The 330-year-old insurance market, which reports aggregate results of its syndicate members, posted profits of 2.5 billion pounds ($3 billion), up from losses of 1 billion pounds in 2018 and 2 billion pounds in 2017, when a slew of hurricanes, typhoons and wildfires ravaged its returns.
But it gave no early indications of the extent to which its members this year might be hurt by claims linked to the coronavirus outbreak, which has paralyzed the global economy, forced the lockdown of billions of people and claimed thousands of lives worldwide.

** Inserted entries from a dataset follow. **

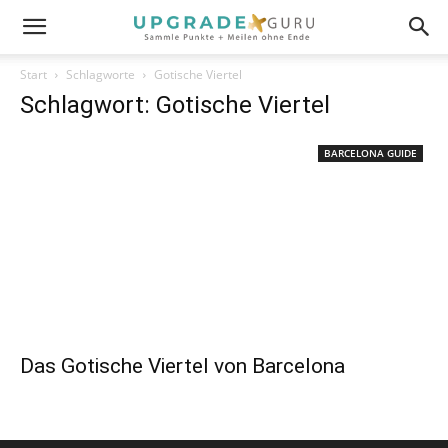
Start
Schlagworte
Gotische Viertel
Schlagwort: Gotische Viertel
BARCELONA GUIDE
Das Gotische Viertel von Barcelona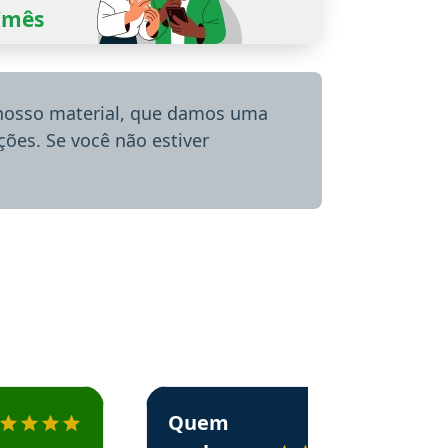
0/mês
 nosso material, que damos uma
ões. Se você não estiver
menda o Aprova Concursos em depoimento
Estudante Alessandra recomenda o Aprova 
Quem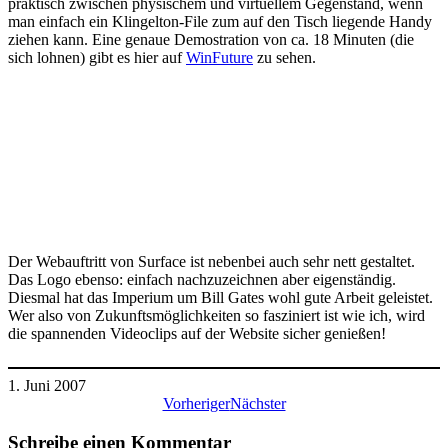
praktisch zwischen physischem und virtuellem Gegenstand, wenn
man einfach ein Klingelton-File zum auf den Tisch liegende Handy
ziehen kann. Eine genaue Demostration von ca. 18 Minuten (die
sich lohnen) gibt es hier auf
WinFuture
zu sehen.
Der Webauftritt von Surface ist nebenbei auch sehr nett gestaltet.
Das Logo ebenso: einfach nachzuzeichnen aber eigenständig.
Diesmal hat das Imperium um Bill Gates wohl gute Arbeit geleistet.
Wer also von Zukunftsmöglichkeiten so fasziniert ist wie ich, wird
die spannenden Videoclips auf der Website sicher genießen!
1. Juni 2007
Vorheriger
Nächster
Schreibe einen Kommentar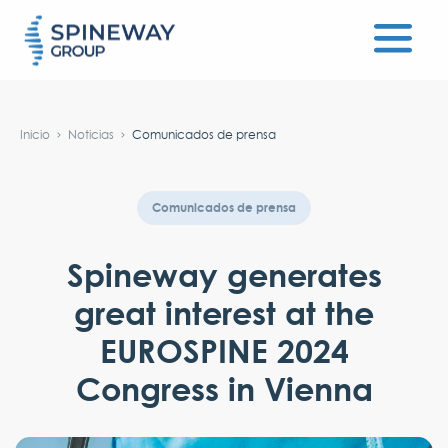
#}
Inicio
Noticias
Comunicados de prensa
Comunicados de prensa
Spineway generates
great interest at the
EUROSPINE 2024
Congress in Vienna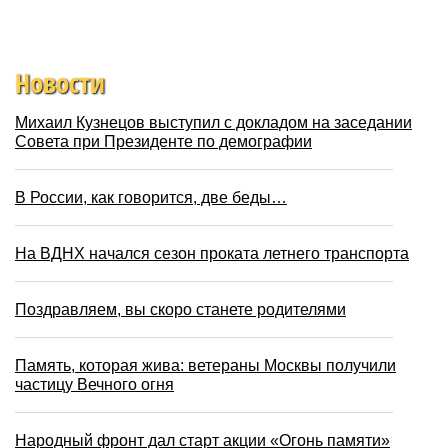
Новости
Михаил Кузнецов выступил с докладом на заседании
Совета при Президенте по демографии
В России, как говорится, две беды…
На ВДНХ начался сезон проката летнего транспорта
Поздравляем, вы скоро станете родителями
Память, которая жива: ветераны Москвы получили
частицу Вечного огня
Народный фронт дал старт акции «Огонь памяти»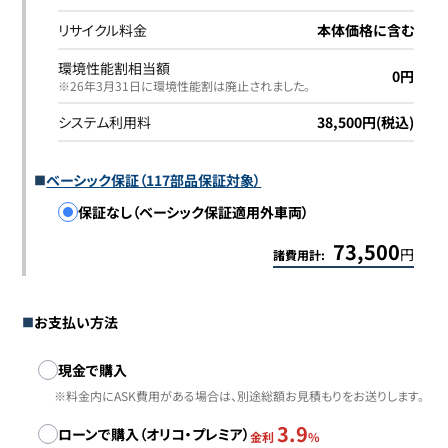
リサイクル料金
本体価格に含む
環境性能割相当額
0円
※26年3月31日に環境性能割は廃止されました｡
システム利用料
38,500円(税込)
ベーシック保証（117部品保証対象）
保証なし（ベーシック保証適用外車両）
73,500
円
諸費用計:
お支払い方法
お支払い方法
現金で購入
※料金内にASK費用がある場合は、別途総額お見積もりをお送りします。
3.9
ローンで購入（オリコ・プレミア）
金利
%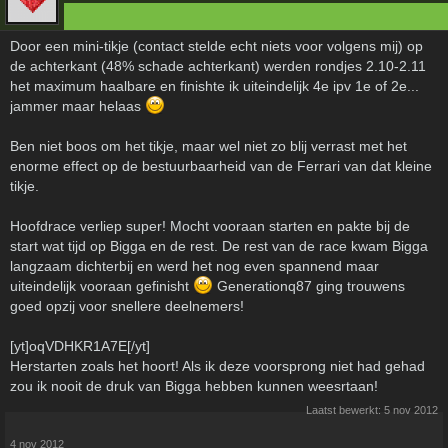
Door een mini-tikje (contact stelde echt niets voor volgens mij) op
de achterkant (48% schade achterkant) werden rondjes 2.10-2.11
het maximum haalbare en finishte ik uiteindelijk 4e ipv 1e of 2e...
jammer maar helaas
Ben niet boos om het tikje, maar wel niet zo blij verrast met het
enorme effect op de bestuurbaarheid van de Ferrari van dat kleine
tikje.
Hoofdrace verliep super! Mocht vooraan starten en pakte bij de
start wat tijd op Bigga en de rest. De rest van de race kwam Bigga
langzaam dichterbij en werd het nog even spannend maar
uiteindelijk vooraan gefinisht
Generationq87 ging trouwens
goed opzij voor snellere deelnemers!
[yt]oqVDHKR1A7E[/yt]
Herstarten zoals het hoort! Als ik deze voorsprong niet had gehad
zou ik nooit de druk van Bigga hebben kunnen weesrtaan!
Laatst bewerkt:
5 nov 2012
4 nov 2012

Chief Executive John Neal told Reuters it would be another six to eight weeks before an approximate quantum and costs of claims could be estimated, with more than 14 insurance products seen to have some exposure or response to Covid-19.
“I don’t think we have deep rooted concerns on the cost. It’s what we do for a living,” he said, adding that the market typically sets aside 10% of premiums received each year to help manage catastrophe claims.
Lloyd’s of London insurers will be exposed to losses due to the cancellation of sports events and other mass gatherings, as well as the postponement of the Olympics, though the losses will be less severe than if the Games had been canceled altogether, industry sources say.
Lloyd’s solvency ratio – a key measure of balance sheet strength – was 205%, despite a high degree of turbulence in financial markets in recent weeks.
Its combined ratio, a measure of underwriting profitability, also strengthened to 102.1% from 104.5%. A level above 100 percent indicates a loss.
Lloyd’s insurers include listed firms Beazley and Hiscox.
With thousands of Lloyd’s brokers and underwriters now working remotely, Neal said “it had never been more important” to accelerate progress on its Future at Lloyd’s modernization plan, which would speed up claims processing and eventually see around 80% of its business supported digitally.
Lloyd’s has shut its “underwriting room” – where insurers and brokers transact deals face-to-face – for the first time in its history due to the pandemic.
It had already started the process of moving the market to electronic exchanges, to streamline operations and cut costs and Neal said the Lloyd’s community was so far coping well with the new working environment.
“If I was putting a percentage on it, I’d say the market is at 85 to 90% of efficiency,” he said, with indicative volumes of activity on electronic trading tools up by between 20-30% over the past week.
“My sense is this crisis will ultimately be good for us. People want to accelerate the modernization agenda and demonstrate their ability to operate much more effectively digitally,” he said.
“And the small minority who have asked whether we really need to do this are now quickly finding that they have lost the argument.”
The syndicate is also battling a sexual harassment storm and is trying to beef up its record on diversity. Neal said senior management remained committed to the cultural revamp and would provide a progress update in the second quarter.